§ **EXERCISE BRIEF**
Retype, exactly as they appear below, the lines between the line holding "left wrist: (176, 269)" and the line holding "right elbow: (171, 247)", both ends included.

§ **SUPPLIED MATERIAL**
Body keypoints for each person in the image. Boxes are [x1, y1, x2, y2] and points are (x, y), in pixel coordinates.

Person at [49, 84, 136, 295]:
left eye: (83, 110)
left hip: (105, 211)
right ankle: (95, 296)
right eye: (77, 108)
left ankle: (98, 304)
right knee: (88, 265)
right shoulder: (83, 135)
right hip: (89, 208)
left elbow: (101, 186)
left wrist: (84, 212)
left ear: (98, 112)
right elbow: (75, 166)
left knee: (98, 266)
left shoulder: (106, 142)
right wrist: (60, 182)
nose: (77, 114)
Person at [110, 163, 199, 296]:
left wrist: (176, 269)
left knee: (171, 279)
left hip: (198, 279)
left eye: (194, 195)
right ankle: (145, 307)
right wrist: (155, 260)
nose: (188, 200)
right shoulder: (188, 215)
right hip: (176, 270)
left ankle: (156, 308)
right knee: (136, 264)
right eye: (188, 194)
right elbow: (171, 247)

--

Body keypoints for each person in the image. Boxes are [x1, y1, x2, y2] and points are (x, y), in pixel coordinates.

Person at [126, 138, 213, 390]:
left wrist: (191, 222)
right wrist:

§ **RESPONSE AREA**
left wrist: (176, 269)
left knee: (171, 279)
left hip: (198, 279)
left eye: (194, 195)
right ankle: (145, 307)
right wrist: (155, 260)
nose: (188, 200)
right shoulder: (188, 215)
right hip: (176, 270)
left ankle: (156, 308)
right knee: (136, 264)
right eye: (188, 194)
right elbow: (171, 247)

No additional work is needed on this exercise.